- _Selected excerpt_
════════════════
Skip to main content
← Glossary · Statistics & Methodology

Statistical Significance

The probability that an observed difference between test variations is not due to random chance — typically measured at the 95% confidence level.

Statistical significance is the cornerstone of valid A/B testing. It tells you whether the difference you observe between your control and variation is real (a true effect) or just noise (random variation in user behavior).

The p-value Explained Simply

A p-value of 0.05 (the standard threshold for 95% significance) means there's only a 5% chance that the observed difference occurred by random chance alone. It does NOT mean there's a 95% chance your variation is better — that's a common and dangerous misinterpretation.

The Most Common Mistake

The single biggest mistake in experimentation programs: peeking at results and calling a winner when significance is reached, before the planned sample size is achieved. This inflates your false positive rate dramatically — from the intended 5% to as high as 30-40%.

If you check your results 5 times during a test and stop at the first significant result, you're not running a 95% confidence test. You're running approximately a 60-70% confidence test.
════════════════
- _Problem to work on_
Write the next part of the glossary entry on statistical significance, starting after its final sentence about checking results five times during a test.

- _Data_
════════════════
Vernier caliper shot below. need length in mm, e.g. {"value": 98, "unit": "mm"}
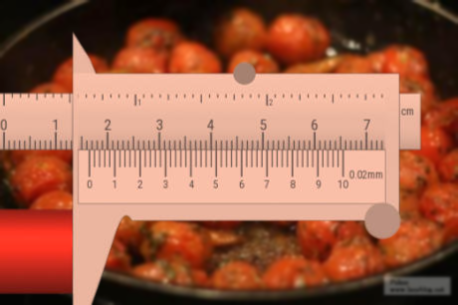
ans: {"value": 16.5, "unit": "mm"}
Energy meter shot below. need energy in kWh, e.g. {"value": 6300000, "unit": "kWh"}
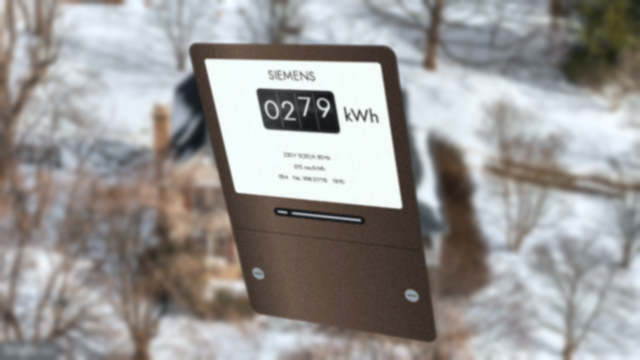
════════════════
- _Result for this exercise_
When 95% Isn't Enough

For high-stakes tests (pricing changes, checkout redesigns, anything affecting revenue directly), I recommend 99% significance. The cost of a false positive on a pricing test — shipping a change that doesn't actually work — far exceeds the cost of running the test a few days longer.

Practical Guidelines

  • Never stop a test early based on significance alone — wait for planned sample size
  • Use sequential testing methods if you must monitor results continuously
  • Report confidence intervals, not just p-values — the range matters more than the point estimate
  • Remember: statistical significance tells you if an effect exists, not whether it matters (that's practical significance)